By Guy Wilkinson
Hotel industry expert Guy Wilkinson says many investors insist that they know all there is to know about the business of hotels, just because they have stayed in some of the world's best properties.
There are some jobs that we all agree it would be a bit difficult to do without the necessary training: nuclear physicist, brain surgeon, computer programmer, veterinarian or chromatic button accordion player.
But others are fair game for criticism by any old amateur. Jobs like photographer, chef, interior designer, taxi driver, pop singer and hospitality consultant are all prone to ungracious put-downs from casual observers who think they could do better on the grounds that ‘there's nothing to it'. Hospitality consulting, according to some, is a bit like photography: you just press the button and "click," out pops the feasibility study.
Hoteliers are also naturally exposed to potential criticism of this sort, on the grounds that they apparently do nothing out of the ordinary to earn their living.
Some investors build hotels even when there is not strictly a need to do so.
They let people stay overnight in their spare bedrooms, they invite people to dinner and generally give their children the run of the garden. I mean, any self-respecting home owner does the same thing for friends and relatives, so where's the skill in that?
At my end of the hotel industry, this attitude comes into most lurid focus when we meet that always entertaining archetype, the hotel owner who thinks he knows better than the operator, how to manage - for which, read also, design, build, furnish, fit out, equip, brand, staff, market and supply - a hotel. I say entertaining because the most trying ones are often the most infectiously enthusiastic.
And their reason for believing they know more than we do? Because they've stayed in lots of hotels! I know it's true that many of our dear patrons in the Gulf have travelled the world and sampled many of its best hotels, but isn't that a bit like saying I can fly a plane because I've flown in one?
These powerful amateurs are difficult to contradict because they are generally also the paymaster and typically have a smattering of knowledge - and you know how the saying goes that ‘a little knowledge is a dangerous thing'. I have to inform ingenuous Hotelier readers that consultants are often hired simply to confirm their clients' opinions and not necessarily to share their own hard-won expertise.
The enthusiasm of owners is often manifested in a barely resistible desire to have time-honoured hotel operations carried out in a completely different - and not necessarily better - way, or to reinvent perfectly good hotel amenities that people have happily patronised for centuries.
I have wasted happy hours discussing charmingly harebrained schemes with such people. For example, one investor was responding to a brief for a project with a hotel tower on one side and a serviced apartments tower on the other. Simple.

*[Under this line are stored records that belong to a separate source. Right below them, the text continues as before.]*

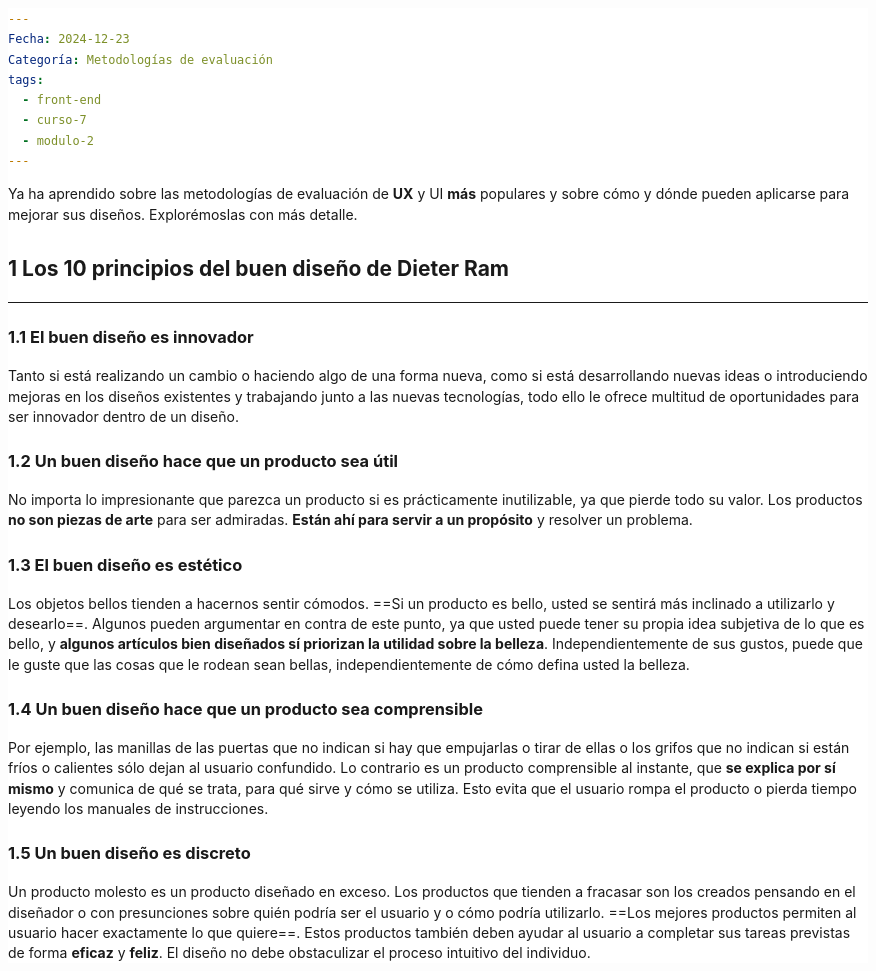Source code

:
 ```yaml
---
Fecha: 2024-12-23
Categoría: Metodologías de evaluación
tags:
  - front-end
  - curso-7
  - modulo-2
---
```

Ya ha aprendido sobre las metodologías de evaluación de **UX** y UI **más** populares y sobre cómo y dónde pueden aplicarse para mejorar sus diseños. Explorémoslas con más detalle.

## **1 Los 10 principios del buen diseño de Dieter Ram**
---
### 1.1 El buen diseño es innovador

Tanto si está realizando un cambio o haciendo algo de una forma nueva, como si está desarrollando nuevas ideas o introduciendo mejoras en los diseños existentes y trabajando junto a las nuevas tecnologías, todo ello le ofrece multitud de oportunidades para ser innovador dentro de un diseño.

### 1.2 Un buen diseño hace que un producto sea útil

No importa lo impresionante que parezca un producto si es prácticamente inutilizable, ya que pierde todo su valor. Los productos **no son piezas de arte** para ser admiradas. **Están ahí para servir a un propósito** y resolver un problema.

### 1.3 El buen diseño es estético

Los objetos bellos tienden a hacernos sentir cómodos. ==Si un producto es bello, usted se sentirá más inclinado a utilizarlo y desearlo==. Algunos pueden argumentar en contra de este punto, ya que usted puede tener su propia idea subjetiva de lo que es bello, y **algunos artículos bien diseñados sí priorizan la utilidad sobre la belleza**. Independientemente de sus gustos, puede que le guste que las cosas que le rodean sean bellas, independientemente de cómo defina usted la belleza.

### 1.4 Un buen diseño hace que un producto sea comprensible

Por ejemplo, las manillas de las puertas que no indican si hay que empujarlas o tirar de ellas o los grifos que no indican si están fríos o calientes sólo dejan al usuario confundido. Lo contrario es un producto comprensible al instante, que **se explica por sí mismo** y comunica de qué se trata, para qué sirve y cómo se utiliza. Esto evita que el usuario rompa el producto o pierda tiempo leyendo los manuales de instrucciones.

### 1.5 Un buen diseño es discreto

Un producto molesto es un producto diseñado en exceso. Los productos que tienden a fracasar son los creados pensando en el diseñador o con presunciones sobre quién podría ser el usuario y o cómo podría utilizarlo. ==Los mejores productos permiten al usuario hacer exactamente lo que quiere==. Estos productos también deben ayudar al usuario a completar sus tareas previstas de forma **eficaz** y **feliz**. El diseño no debe obstaculizar el proceso intuitivo del individuo.
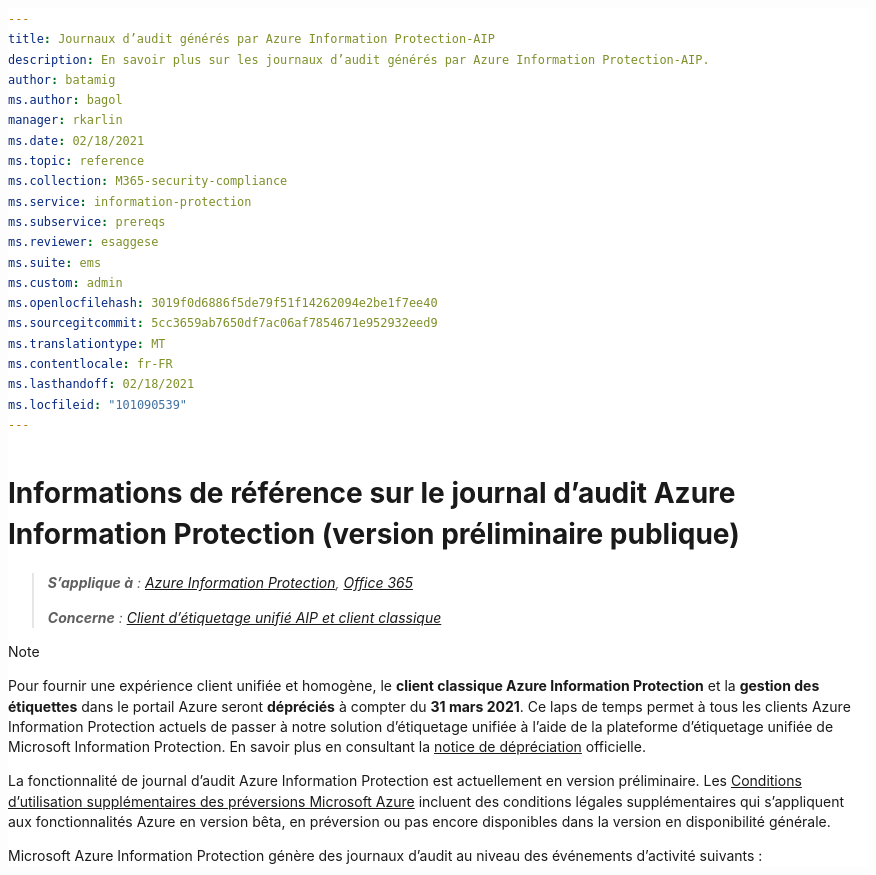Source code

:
 ```yaml
---
title: Journaux d’audit générés par Azure Information Protection-AIP
description: En savoir plus sur les journaux d’audit générés par Azure Information Protection-AIP.
author: batamig
ms.author: bagol
manager: rkarlin
ms.date: 02/18/2021
ms.topic: reference
ms.collection: M365-security-compliance
ms.service: information-protection
ms.subservice: prereqs
ms.reviewer: esaggese
ms.suite: ems
ms.custom: admin
ms.openlocfilehash: 3019f0d6886f5de79f51f14262094e2be1f7ee40
ms.sourcegitcommit: 5cc3659ab7650df7ac06af7854671e952932eed9
ms.translationtype: MT
ms.contentlocale: fr-FR
ms.lasthandoff: 02/18/2021
ms.locfileid: "101090539"
---
```

# <a name="azure-information-protection-audit-log-reference-public-preview"></a>Informations de référence sur le journal d’audit Azure Information Protection (version préliminaire publique)

>***S’applique à** : [Azure Information Protection](https://azure.microsoft.com/pricing/details/information-protection), [Office 365](https://download.microsoft.com/download/E/C/F/ECF42E71-4EC0-48FF-AA00-577AC14D5B5C/Azure_Information_Protection_licensing_datasheet_EN-US.pdf)*
>
>***Concerne** : [Client d’étiquetage unifié AIP et client classique](faqs.md#whats-the-difference-between-the-azure-information-protection-classic-and-unified-labeling-clients)*

>[!NOTE] 
> Pour fournir une expérience client unifiée et homogène, le **client classique Azure Information Protection** et la **gestion des étiquettes** dans le portail Azure seront **dépréciés** à compter du **31 mars 2021**. Ce laps de temps permet à tous les clients Azure Information Protection actuels de passer à notre solution d’étiquetage unifiée à l’aide de la plateforme d’étiquetage unifiée de Microsoft Information Protection. En savoir plus en consultant la [notice de dépréciation](https://aka.ms/aipclassicsunset) officielle.

La fonctionnalité de journal d’audit Azure Information Protection est actuellement en version préliminaire. Les [Conditions d’utilisation supplémentaires des préversions Microsoft Azure](https://azure.microsoft.com/support/legal/preview-supplemental-terms/) incluent des conditions légales supplémentaires qui s’appliquent aux fonctionnalités Azure en version bêta, en préversion ou pas encore disponibles dans la version en disponibilité générale. 

Microsoft Azure Information Protection génère des journaux d’audit au niveau des événements d’activité suivants :
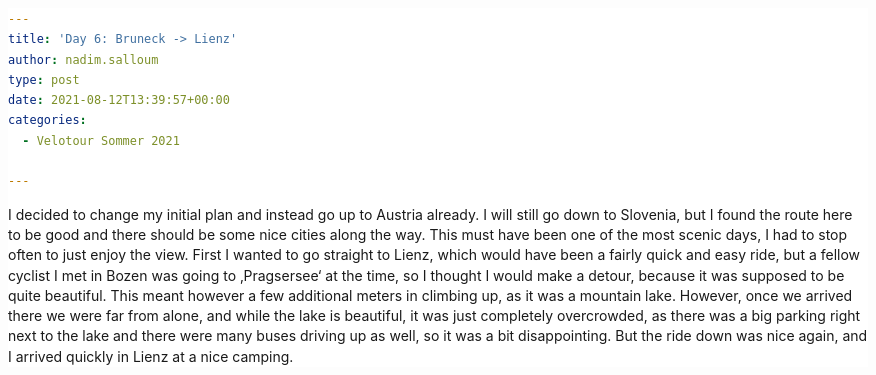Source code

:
 ```yaml
---
title: 'Day 6: Bruneck -> Lienz'
author: nadim.salloum
type: post
date: 2021-08-12T13:39:57+00:00
categories:
  - Velotour Sommer 2021

---
```

 

I decided to change my initial plan and instead go up to Austria already. I will still go down to Slovenia, but I found the route here to be good and there should be some nice cities along the way. This must have been one of the most scenic days, I had to stop often to just enjoy the view. First I wanted to go straight to Lienz, which would have been a fairly quick and easy ride, but a fellow cyclist I met in Bozen was going to ‚Pragsersee‘ at the time, so I thought I would make a detour, because it was supposed to be quite beautiful. This meant however a few additional meters in climbing up, as it was a mountain lake. However, once we arrived there we were far from alone, and while the lake is beautiful, it was just completely overcrowded, as there was a big parking right next to the lake and there were many buses driving up as well, so it was a bit disappointing. But the ride down was nice again, and I arrived quickly in Lienz at a nice camping.<figure class="wp-block-image size-large">
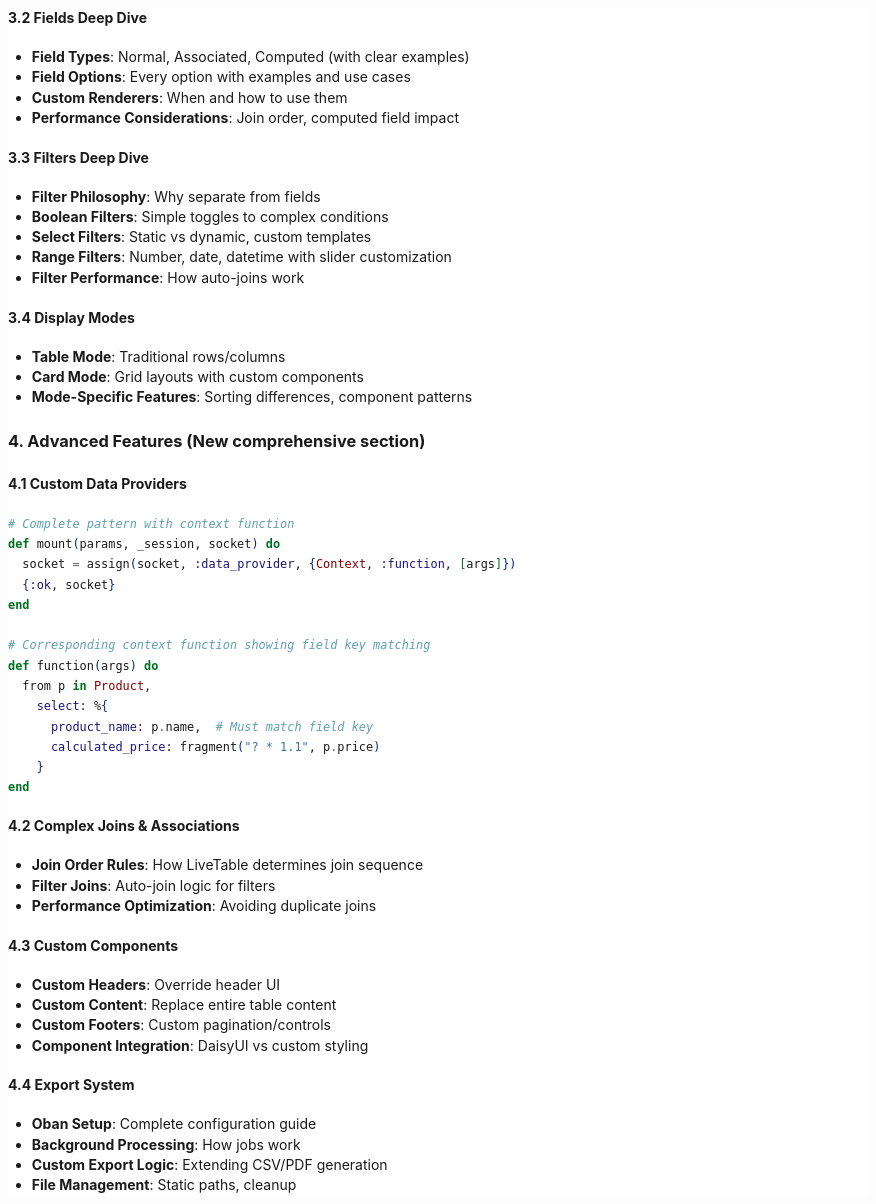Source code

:#### 3.2 Fields Deep Dive
- **Field Types**: Normal, Associated, Computed (with clear examples)
- **Field Options**: Every option with examples and use cases
- **Custom Renderers**: When and how to use them
- **Performance Considerations**: Join order, computed field impact

#### 3.3 Filters Deep Dive  
- **Filter Philosophy**: Why separate from fields
- **Boolean Filters**: Simple toggles to complex conditions
- **Select Filters**: Static vs dynamic, custom templates
- **Range Filters**: Number, date, datetime with slider customization
- **Filter Performance**: How auto-joins work

#### 3.4 Display Modes
- **Table Mode**: Traditional rows/columns
- **Card Mode**: Grid layouts with custom components
- **Mode-Specific Features**: Sorting differences, component patterns

### 4. **Advanced Features** (New comprehensive section)

#### 4.1 Custom Data Providers
```elixir
# Complete pattern with context function
def mount(params, _session, socket) do
  socket = assign(socket, :data_provider, {Context, :function, [args]})
  {:ok, socket}
end

# Corresponding context function showing field key matching
def function(args) do
  from p in Product,
    select: %{
      product_name: p.name,  # Must match field key
      calculated_price: fragment("? * 1.1", p.price)
    }
end
```

#### 4.2 Complex Joins & Associations
- **Join Order Rules**: How LiveTable determines join sequence
- **Filter Joins**: Auto-join logic for filters
- **Performance Optimization**: Avoiding duplicate joins

#### 4.3 Custom Components
- **Custom Headers**: Override header UI
- **Custom Content**: Replace entire table content
- **Custom Footers**: Custom pagination/controls
- **Component Integration**: DaisyUI vs custom styling

#### 4.4 Export System
- **Oban Setup**: Complete configuration guide
- **Background Processing**: How jobs work
- **Custom Export Logic**: Extending CSV/PDF generation
- **File Management**: Static paths, cleanup
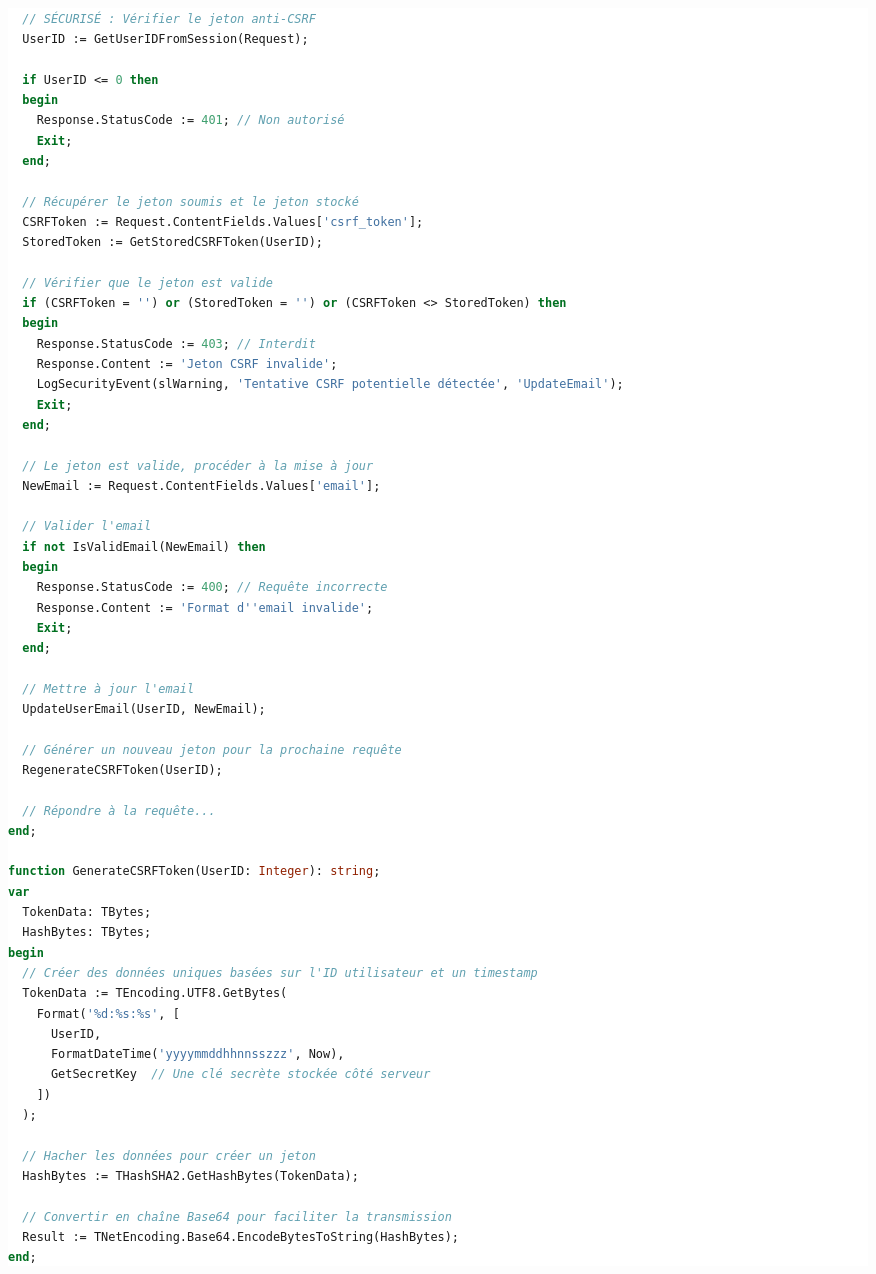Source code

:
 ```pas
  // SÉCURISÉ : Vérifier le jeton anti-CSRF
  UserID := GetUserIDFromSession(Request);

  if UserID <= 0 then
  begin
    Response.StatusCode := 401; // Non autorisé
    Exit;
  end;

  // Récupérer le jeton soumis et le jeton stocké
  CSRFToken := Request.ContentFields.Values['csrf_token'];
  StoredToken := GetStoredCSRFToken(UserID);

  // Vérifier que le jeton est valide
  if (CSRFToken = '') or (StoredToken = '') or (CSRFToken <> StoredToken) then
  begin
    Response.StatusCode := 403; // Interdit
    Response.Content := 'Jeton CSRF invalide';
    LogSecurityEvent(slWarning, 'Tentative CSRF potentielle détectée', 'UpdateEmail');
    Exit;
  end;

  // Le jeton est valide, procéder à la mise à jour
  NewEmail := Request.ContentFields.Values['email'];

  // Valider l'email
  if not IsValidEmail(NewEmail) then
  begin
    Response.StatusCode := 400; // Requête incorrecte
    Response.Content := 'Format d''email invalide';
    Exit;
  end;

  // Mettre à jour l'email
  UpdateUserEmail(UserID, NewEmail);

  // Générer un nouveau jeton pour la prochaine requête
  RegenerateCSRFToken(UserID);

  // Répondre à la requête...
end;

function GenerateCSRFToken(UserID: Integer): string;
var
  TokenData: TBytes;
  HashBytes: TBytes;
begin
  // Créer des données uniques basées sur l'ID utilisateur et un timestamp
  TokenData := TEncoding.UTF8.GetBytes(
    Format('%d:%s:%s', [
      UserID,
      FormatDateTime('yyyymmddhhnnsszzz', Now),
      GetSecretKey  // Une clé secrète stockée côté serveur
    ])
  );

  // Hacher les données pour créer un jeton
  HashBytes := THashSHA2.GetHashBytes(TokenData);

  // Convertir en chaîne Base64 pour faciliter la transmission
  Result := TNetEncoding.Base64.EncodeBytesToString(HashBytes);
end;
```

You would have thought so, but no, his idea was to create a kind of hybrid standard room/studio apartment unit that would somehow straddle the markets for both types of accommodation - but which was in fact neither fish, nor flesh, nor good red herring!
Budgets are always fun to discuss. Miraculously, it appears that most owners are able to build a hotel room for far less than a fully-informed international cost consultant calculates it will cost. Sometimes, I admit, this can be true, especially if the client happens to own a construction company or a cement factory.
But more often than not, the fact is that the owner's back-of-an-envelope estimate fails to show the slightest understanding of construction realities. One of my cherished memories is of the client who proudly reported to me one day that he had completed the development cost budget for his four-star hotel after checking out the price of furniture at Ikea.
Please note: if you are a developer and this anecdote is not amusing, then please contact your nearest a) quantity surveyor or possibly b) therapist.
Finally, I can reveal to you that some investors build hotels even when there is not strictly a need to do so. I know this is shocking, but it is true - sometimes, they build only to see their names up in lights.
When this is the case, it can be a fruitless exercise to argue about the virtues of any brand that is not essentially the hotel equivalent of a Rolls Royce or at least a Mercedes Benz.
We insiders know the ironic truth of the situation, which is that the higher the star rating of a hotel, the higher the costs and the lower the profits - in percentage terms at least. You'd think that would be a persuasive argument, but it is not. It's like telling these people they'd get better mileage from a Daihatsu. So what?
You probably thought that hotels were put there to give people a place to stay overnight. Not so, at least not the five-star ones. They are truly monuments to their owners, much as the Sistine Chapel was a tribute to Michelangelo's patron, Pope Julius II. But who ever heard of him?